In the original formulation, Congress decided whom to fight, and the President fought them. If the President thinks it can’t be done, or requires more resources than Congress is willing to provide, then he has a lot of ways to push back against Congress. Nowadays, the President decides both whom to fight and how to fight them, Congress meekly agrees, and the military gets caught in the squeeze when things go wrong. The military needs civilians in positions of authority to treat war responsibly, and when Congress abdicates that job to the President, the military is stuck taking orders from a man who is asking it to do things it cannot do. First it was Bush the Younger in Iraq and Afghanistan, now it’s Obama in Afghanistan.
From a civilian-military point of view, it is troubling to hear that the President has become frustrated that the brass keeps saying “but, but, but” when he tells them what he wants in Afghanistan. They’re only supposed to say “yes” and “no”. But he’s asking them to do things that cannot be done, at least not without massive and unsupportable increases in men and materiel. Afghanistan might not be “winnable” even if we reinstituted the draft, raised everyone’s taxes, and sent in a million troops. Does anyone seriously believe that if Obama had agreed to 40,000 more troops instead of 30,000 last year that things would be any different right now? That’s a difference of less than 0.04 G.I.s per square mile, of one extra soldier per 3,000 Afghanis.
The commander in chief, under enormous political pressure from all sides, is telling the military to do something they likely know cannot be done. But the military isn’t big on saying things can’t be done, in no small part because there’s always someone else willing to say that it can. In theory, Congress would be able to pressure the President to either go all in or get out. After all, the military is asking for more troops and funds while the public has already turned on the war. Opinion polls have been running in the high fifties against the war for more than a year. But Congress hides behind the President, too fractured and tepid to force a decision and content to let him take the blame for a war less and less Americans want. Confronting the commander in chief, despite that being the very reason we have a Congress, would be seen as unseemly and unpatriotic.

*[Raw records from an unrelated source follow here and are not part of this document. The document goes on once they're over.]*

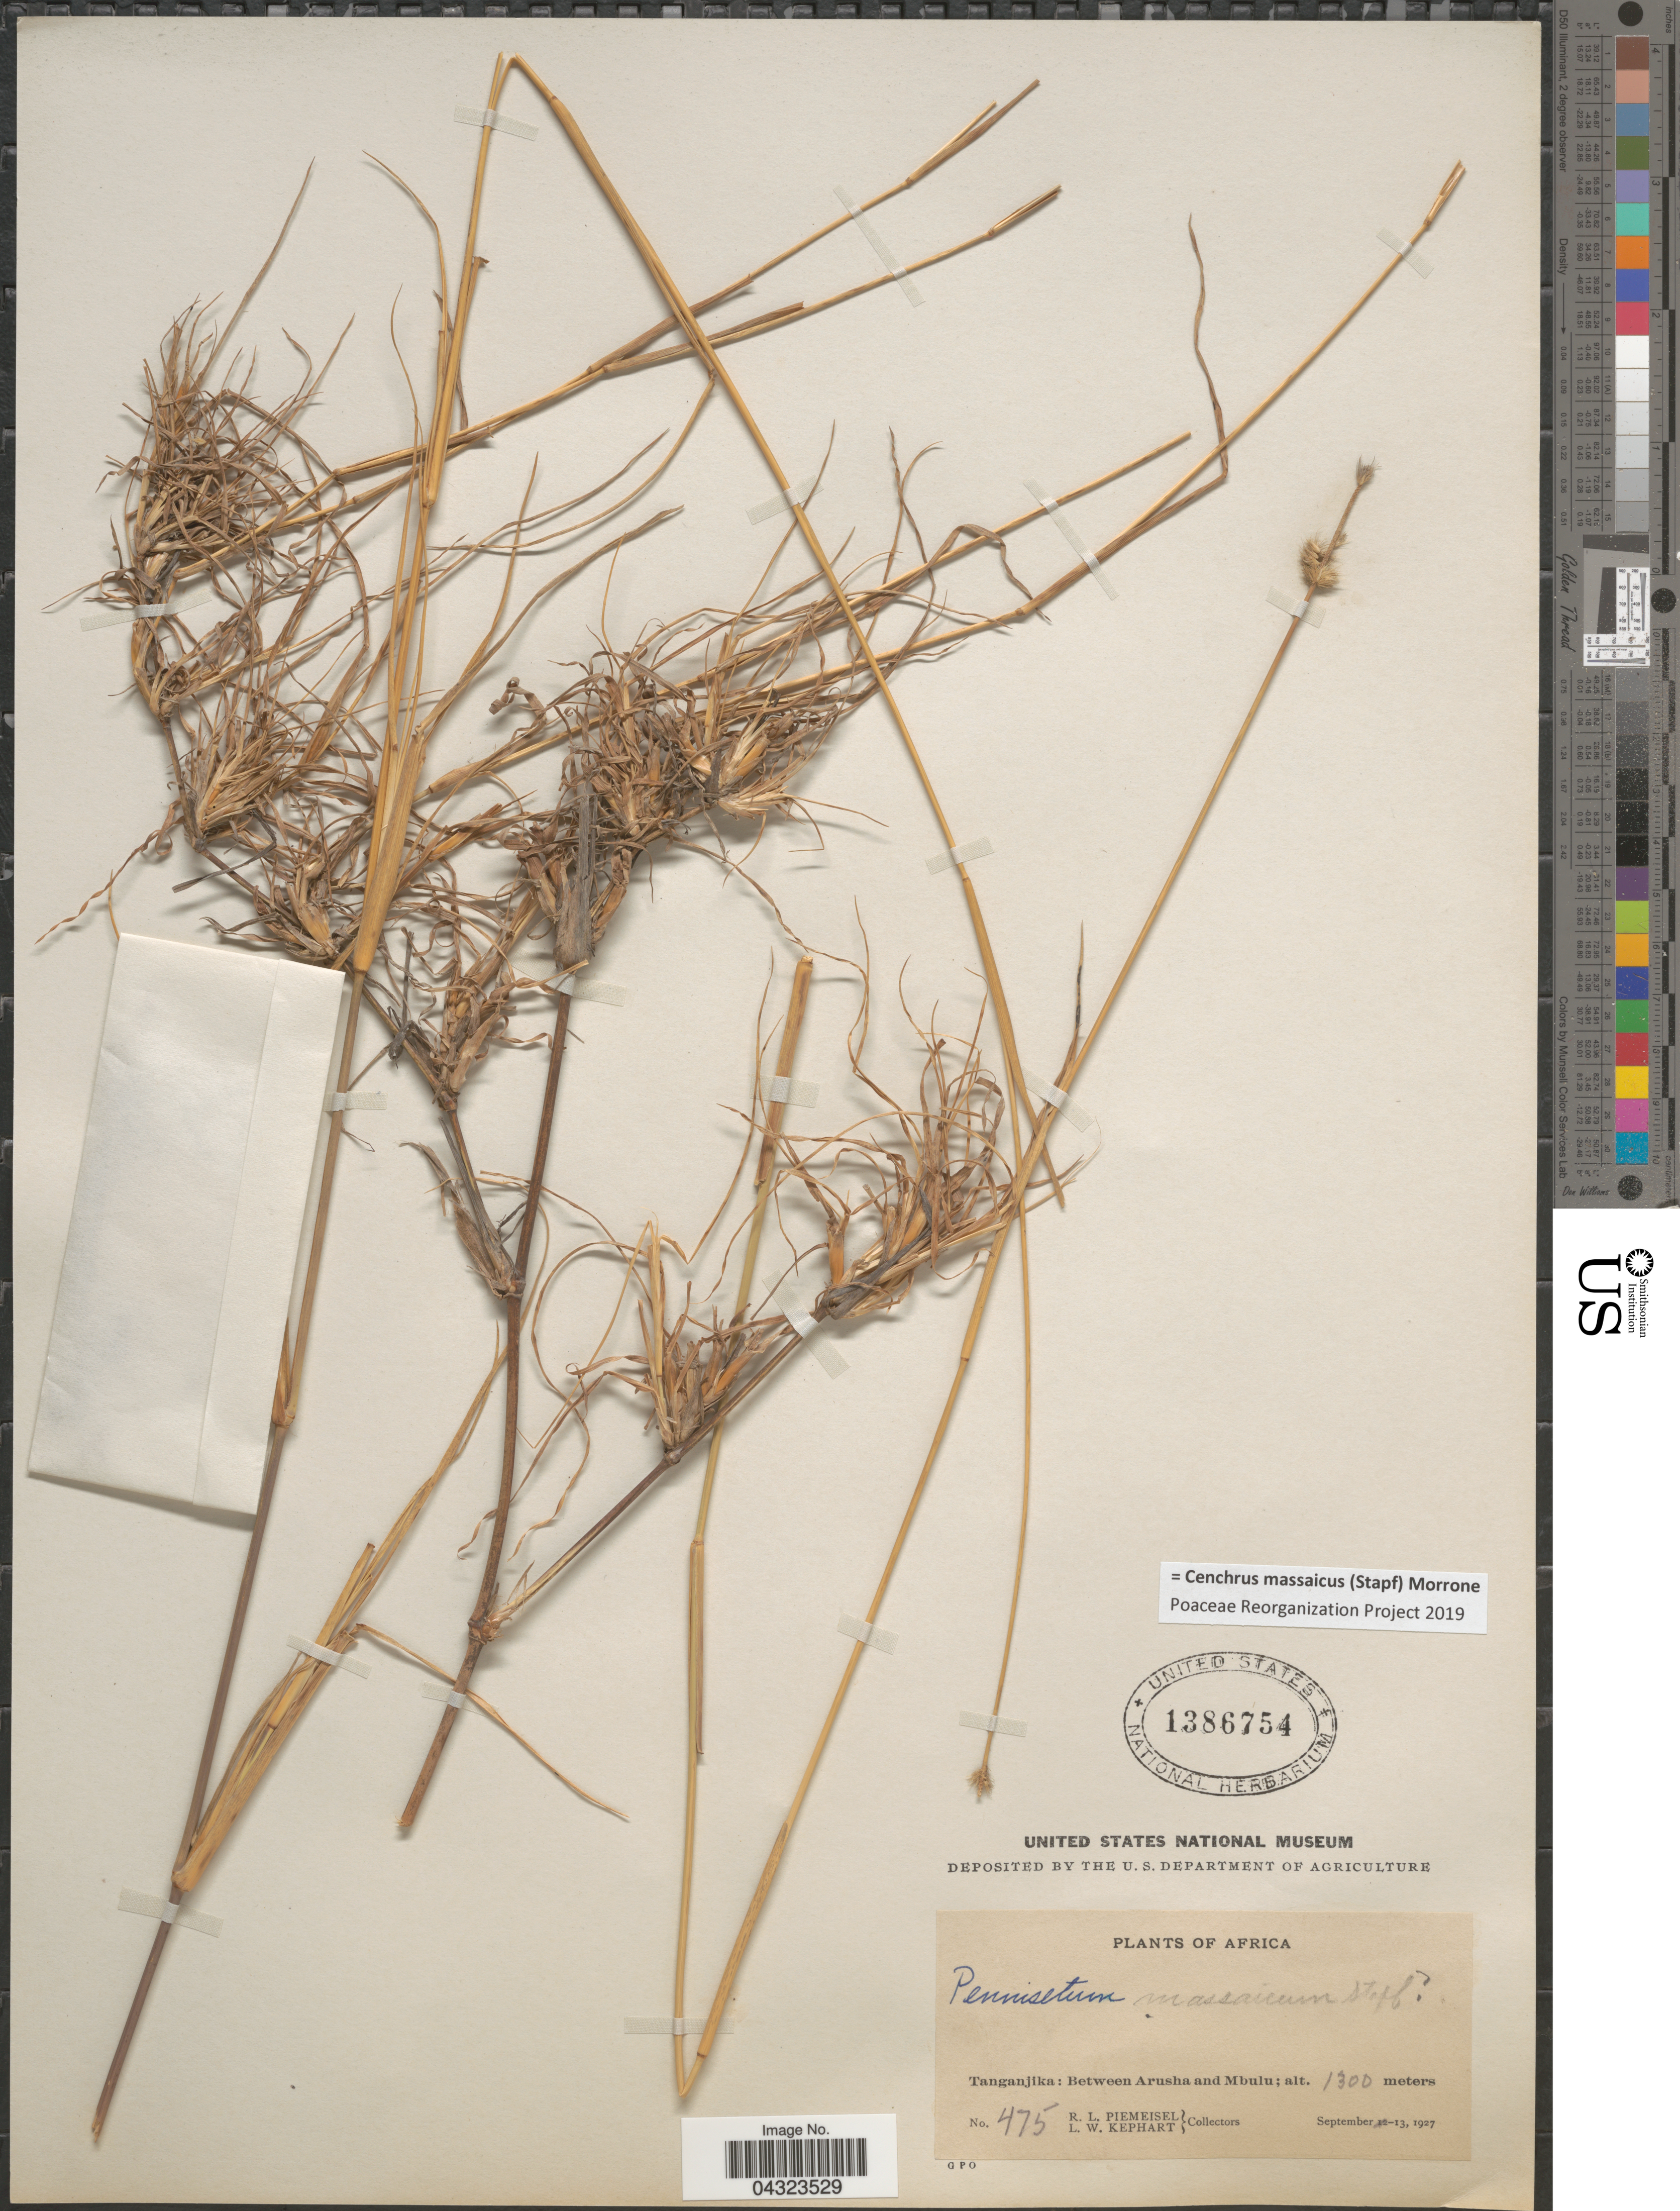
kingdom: Plantae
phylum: Tracheophyta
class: Liliopsida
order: Poales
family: Poaceae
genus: Cenchrus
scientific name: Cenchrus massaicus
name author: (Stapf) Morrone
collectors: R. L. Piemeisel & L. W. Kephart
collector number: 475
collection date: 1927-09-13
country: Tanzania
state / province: Arusha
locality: Tanganjika: Between Arusha and Mbulu.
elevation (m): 1300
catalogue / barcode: US 1386754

The failure here is civilian, not military. Our juvenile, gossip obsessed political discourse and the (mostly) cowardly politicians* caught in its flow are unable to admit that things might not go our way. That it might be time to call the entire operation off. Instead of facing up to that unpleasant but increasingly undeniable concept, we’re asking the military to keep at it for a few more years, to give the public and the media and the government a decent interval in which to calm down and look the other way. Pushback from the military is unseemly and unsettling, but it would also be unnecessary if the Congress and the President were willing to act like adults and pull their heads out of the sand.
*Just as there are two parties, there are two kinds of cowardice. Most of the Blues are terrified of being called pussies for wanting to end the war while there are still “bad guys” left alive (whatever that means). All of the Reds (with the possible exception of Rand Paul) are terrified of admitting that wars are not free, and most of them would never let their kids anywhere near a recruiting station.